Michael Wano, author of Refill for Life, philosophises over this common conflict among friends, saying that “love is found in our hearts, not in our heads.”
“We should not judge a book by its cover, and we should not judge our love interests by our friends.”
Nicole thought that Jeremy was only trying to marry Farah because of her family’s social status (she is the daughter of a very successful trading tycoon). She didn’t think he really loved her. But as Mr Wano says: “They say love is blind, and that should be a good thing. You should appreciate your friend’s opinions and concerns, but remember that it is your heart that you ultimately have to please.”
The better of two besties
No one should have to choose between two such beautiful things in life: friends or lovers. But Bill Cottringer, author ofYou Can Have Your Cheese and Eat It Too, suggests that you not be too quick to dismiss your friends’ advice.

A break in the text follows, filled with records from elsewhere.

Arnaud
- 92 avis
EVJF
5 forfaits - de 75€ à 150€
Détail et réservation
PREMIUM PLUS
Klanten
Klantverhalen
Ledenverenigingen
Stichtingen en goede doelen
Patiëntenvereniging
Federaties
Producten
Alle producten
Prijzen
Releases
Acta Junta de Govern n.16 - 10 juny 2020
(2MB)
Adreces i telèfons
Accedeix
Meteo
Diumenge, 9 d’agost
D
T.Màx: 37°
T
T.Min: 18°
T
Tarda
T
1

“Always keep an open mind that they may be right, and ask for helpful details,” writes Cottringer in his book. “If they are mistaken, tell them in practical, detailed terms why they may be wrong. Always be appreciative of their concern as it is probably well-intended.”
Farah spent many sleepless nights turning over the two most important relationships in her life in her mind. On one hand, Nicole had always been there for her, through thick and thin. But Jeremy sent tingles down her spine, and her heart filled fit to burst whenever she thought of him. He was not pressuring her into saying Yes or No, patiently waiting for her to make up her mind. But she hadn’t spoken to him about her problem. He didn’t know that she wanted to say Yes with all her heart if not for Nicole’s ultimatum.

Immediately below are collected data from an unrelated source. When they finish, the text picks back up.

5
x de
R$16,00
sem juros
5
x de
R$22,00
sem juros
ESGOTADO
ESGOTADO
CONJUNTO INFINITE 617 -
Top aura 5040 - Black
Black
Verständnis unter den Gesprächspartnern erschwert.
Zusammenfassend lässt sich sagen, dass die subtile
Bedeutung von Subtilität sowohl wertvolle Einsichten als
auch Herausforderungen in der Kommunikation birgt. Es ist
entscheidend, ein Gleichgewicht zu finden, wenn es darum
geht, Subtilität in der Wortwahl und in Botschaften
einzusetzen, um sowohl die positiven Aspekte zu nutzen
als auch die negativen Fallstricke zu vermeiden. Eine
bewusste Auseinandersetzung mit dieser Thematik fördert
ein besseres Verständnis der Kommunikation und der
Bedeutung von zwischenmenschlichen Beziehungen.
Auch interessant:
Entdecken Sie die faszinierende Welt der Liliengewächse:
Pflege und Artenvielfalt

Beyond Blue: When a Friendship Ends.
“I’d known Nicole all my life. It was not as if I could just forget fifteen years of friendship overnight,” Farah says.
In the end, Farah did marry Jeremy and, true to her word, Nicole never called her again. It seems comically juvenile when you stop and think about it. But Farah does not like looking into the past, and tears spring to her eyes whenever she thinks about Nicole and the friendship they shared over the years. Few friendships last through adolescence; fewer still last through adulthood. Farah is painfully reminded of the price she paid to be with her husband every time she sees another pair of girls giggling in hushed whispers in ladies’ lavatories or changing rooms, but she knows she made the right decision.
When it comes to love, you should let your heart be the storyteller and your mind be the stage, according to Mr Wano.
“Take in everything around you, from what you see in a potential love interest and what you hear from your friends,” he says. “Now close your eyes and open your heart — once you feel that a person is right or wrong for you, your head can make an informed decision.”